Following on from the recently unveiled National Cultural Policy, the discussion paper names music education and creative expression amongst innovative and visible advancements for the city as their main visions for the cultural sector, and are asking for contributions and submissions in the new policy: "This paper aims to start a conversation," says Lord Mayor Moore, who encouraged feedback from Sydney residents on the direction of the policy.

Moore states that the council is "looking for opportunities and practical steps we can take to inspire a more creative Sydney," noting that the discussion paper was about discovering "untapped opportunities within our grasp."

In terms of the city's current role in supporting Sydney's cultural life, culture takes up 9.4% of the city's total expenditure, with the creative industries contributing an estimated $8.2 billion to the city's economy in 2012. It's also estimated that this value will soar to $14.9 million by 2030, with the industry encompassing a wide variety of activities already, including architecture, visual and performing arts, publishing and media.

As well as new creative spaces for artists to practice, the policy also suggests that the city has a significant opportunity to support participatory creative practice in its music education, namely in investigating into a musical instrument 'library' within the City's Library Network which could include microloans for purchase of musical instruments for city residents.

Noting that live music is a major contributor to Sydney's cultural sector, the policy also points towards the recently launched Live Music and Live Performance Taskforce who will be tasked to "consider the impact of the current regulatory environment on live music", while also "assisting individuals and organisations negotiate the regulations and procedures for filming or staging events in public spaces."

The taskforce, who will present their own report to the City of Sydney in July, includes the recently appointed National Live Music Coordinator for Sounds Australia Dr Ianto Ware and musician and policy activist John Wardle among its ranks.

Quoted within the policy document, Wardle notes the difficulties facing the Sydney's live music scene insofar as "live music and performance across all artforms face great challenges from the competition for the entertainment dollar and digital alternatives."

"Removing barriers and promoting local culture are essential roles for local authorities to play for live music and performance to survive in contemporary urban environments," Wardle stipulates.
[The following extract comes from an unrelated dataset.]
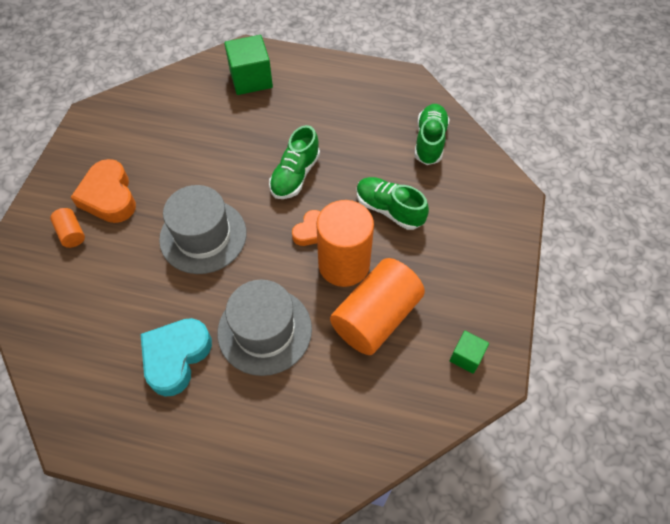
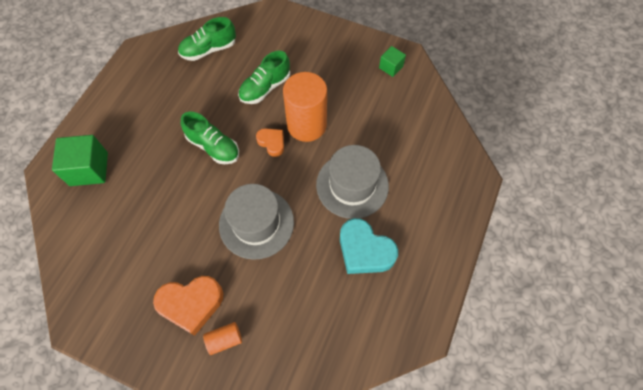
camera: 80 degrees left, 5 degrees up
orange cylinder [330,258,425,355] -> none
green shoe [415,104,449,165] -> green shoe turned 45 degrees counterclockwise [178,17,236,61]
As previously reported, Mayor Moore also spoke on record about the Live Music Taskforce, which is set to explore the issues of bureaucratic red tape and complaining residents that are hurting Sydney's live music scene.

She stated that following the proposed Sydney Cultural Policy, the next stage is "consultation and the end result is taking a proposal to council" in regards to the Taskforce's aim to finding real solutions to the live music turmoil currently facing embattled music venues, with the Annandale's recent struggles being the most public of plights.

"Music is something that builds community, and I think government should play a very active role in that," said the Lord Mayor. "There are a whole lot of reasons that we can put to government for supporting live music."

"The issue that they love is how much the industry is worth," she continues, "which always opens doors within government, [it's] the $1.2 billion dollars contributed to the Australian economy, and live music is a third of that total."

The discussion paper notes that recent research shows that NSW is now the largest contributor to the venue-based live music industry at 32% of the share, with Queensland and Victoria following suit with 24% and 22% respectively.

In terms of venue share, the Cultural Policy notes that Sydney is well-served for concert halls for the presentation of fine music, jazz, and world music, and also in its ability to house contemporary popular music and comedy venues, but is limited in its availability of "lyric theatres suitable for presentation of opera, ballet and other major events requiring large stage space."

As a result, the council seeks to partner with the state government on a feasible study to find a site for a new 15000-seat Broadway-style theatre to support community demand.

Another option denoted within is a partnership with Sydney's cultural venues to coordinate a program that ensures empty theatre seats are made available to high school students or target groups under-represented in usual attendance demographics. Residents could also see poetry scrawled on the side of garbage trucks in an effort to animate the city with interactive public art.

"Great cities' reputations are built on their cultural lives and Sydney is no exception," the Lord Mayor states in her opening message.